PRÉSENTATION DE L'EXERCICE:
Mettez sous forme de liste numérotée toutes les lignes de texte des données ci-dessous, sans les lignes vides. Laissez de côté les repères d'image dans votre réponse.

DONNÉES FOURNIES:
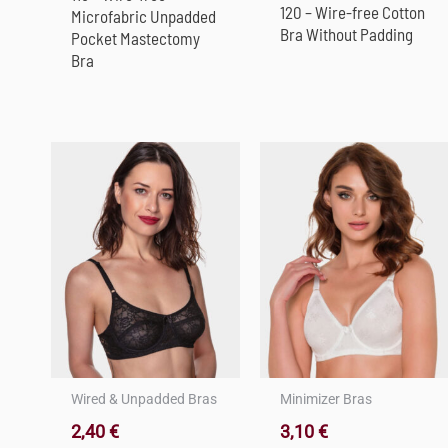
120 – Wire-free Cotton
Microfabric Unpadded
Bra Without Padding
Pocket Mastectomy
Bra
Wired & Unpadded Bras
Minimizer Bras
2,40
€
3,10
€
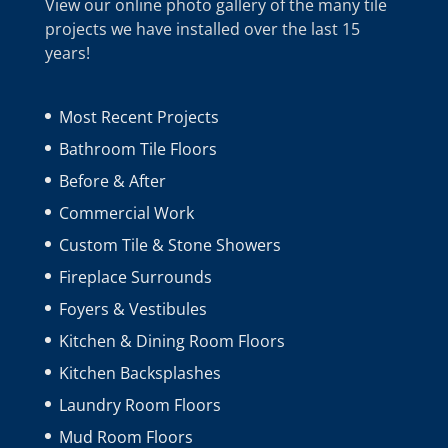
View our online photo gallery of the many tile
projects we have installed over the last 15
years!
Most Recent Projects
Bathroom Tile Floors
Before & After
Commercial Work
Custom Tile & Stone Showers
Fireplace Surrounds
Foyers & Vestibules
Kitchen & Dining Room Floors
Kitchen Backsplashes
Laundry Room Floors
Mud Room Floors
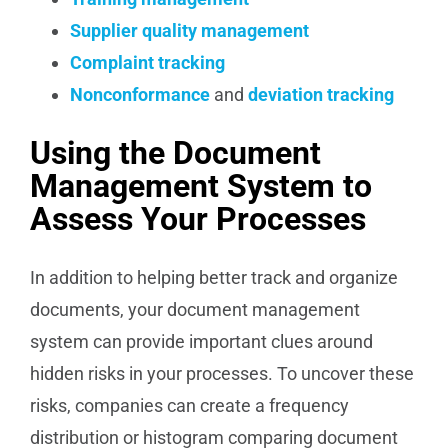
Supplier quality management
Complaint tracking
Nonconformance
and
deviation tracking
Using the Document
Management System to
Assess Your Processes
In addition to helping better track and organize
documents, your document management
system can provide important clues around
hidden risks in your processes. To uncover these
risks, companies can create a frequency
distribution or histogram comparing document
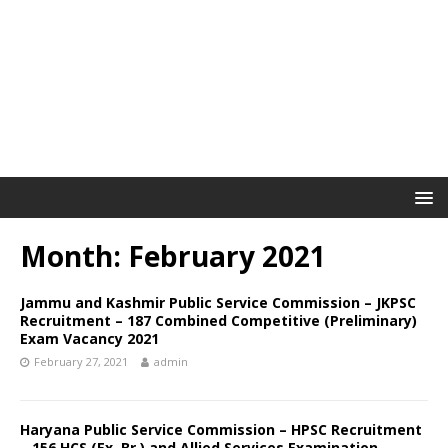
Month: February 2021
Jammu and Kashmir Public Service Commission – JKPSC
Recruitment – 187 Combined Competitive (Preliminary)
Exam Vacancy 2021
February 27, 2021
admin
Haryana Public Service Commission – HPSC Recruitment
– 156 HCS (Ex. Br.) and Allied Services Examination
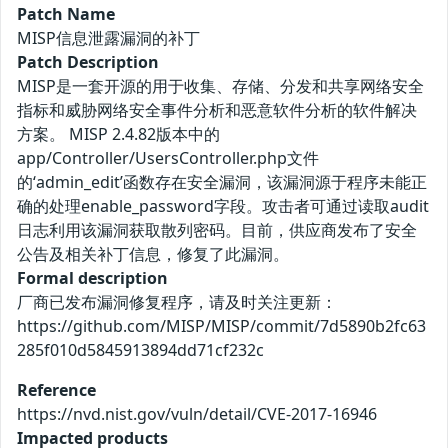
Patch Name
MISP信息泄露漏洞的补丁
Patch Description
MISP是一套开源的用于收集、存储、分发和共享网络安全
指标和威胁网络安全事件分析和恶意软件分析的软件解决
方案。 MISP 2.4.82版本中的
app/Controller/UsersController.php文件
的‘admin_edit’函数存在安全漏洞，该漏洞源于程序未能正
确的处理enable_password字段。攻击者可通过读取audit
日志利用该漏洞获取散列密码。目前，供应商发布了安全
公告及相关补丁信息，修复了此漏洞。
Formal description
厂商已发布漏洞修复程序，请及时关注更新：
https://github.com/MISP/MISP/commit/7d5890b2fc63
285f010d5845913894dd71cf232c
Reference
https://nvd.nist.gov/vuln/detail/CVE-2017-16946
Impacted products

SOLUTION DU PROBLÈME:
1. 120 – Wire-free Cotton
2. Microfabric Unpadded
3. Bra Without Padding
4. Pocket Mastectomy
5. Bra
6. Wired & Unpadded Bras
7. Minimizer Bras
8. 2,40
9. €
10. 3,10
11. €
12. View our online photo gallery of the many tile
13. projects we have installed over the last 15
14. years!
15. Most Recent Projects
16. Bathroom Tile Floors
17. Before & After
18. Commercial Work
19. Custom Tile & Stone Showers
20. Fireplace Surrounds
21. Foyers & Vestibules
22. Kitchen & Dining Room Floors
23. Kitchen Backsplashes
24. Laundry Room Floors
25. Mud Room Floors
26. Supplier quality management
27. Complaint tracking
28. Nonconformance
29. and
30. deviation tracking
31. Using the Document
32. Management System to
33. Assess Your Processes
34. In addition to helping better track and organize
35. documents, your document management
36. system can provide important clues around
37. hidden risks in your processes. To uncover these
38. risks, companies can create a frequency
39. distribution or histogram comparing document
40. Month: February 2021
41. Jammu and Kashmir Public Service Commission – JKPSC
42. Recruitment – 187 Combined Competitive (Preliminary)
43. Exam Vacancy 2021
44. February 27, 2021
45. admin
46. Haryana Public Service Commission – HPSC Recruitment
47. – 156 HCS (Ex. Br.) and Allied Services Examination
48. Patch Name
49. MISP信息泄露漏洞的补丁
50. Patch Description
51. MISP是一套开源的用于收集、存储、分发和共享网络安全
52. 指标和威胁网络安全事件分析和恶意软件分析的软件解决
53. 方案。 MISP 2.4.82版本中的
54. app/Controller/UsersController.php文件
55. 的‘admin_edit’函数存在安全漏洞，该漏洞源于程序未能正
56. 确的处理enable_password字段。攻击者可通过读取audit
57. 日志利用该漏洞获取散列密码。目前，供应商发布了安全
58. 公告及相关补丁信息，修复了此漏洞。
59. Formal description
60. 厂商已发布漏洞修复程序，请及时关注更新：
61. https://github.com/MISP/MISP/commit/7d5890b2fc63
62. 285f010d5845913894dd71cf232c
63. Reference
64. https://nvd.nist.gov/vuln/detail/CVE-2017-16946
65. Impacted products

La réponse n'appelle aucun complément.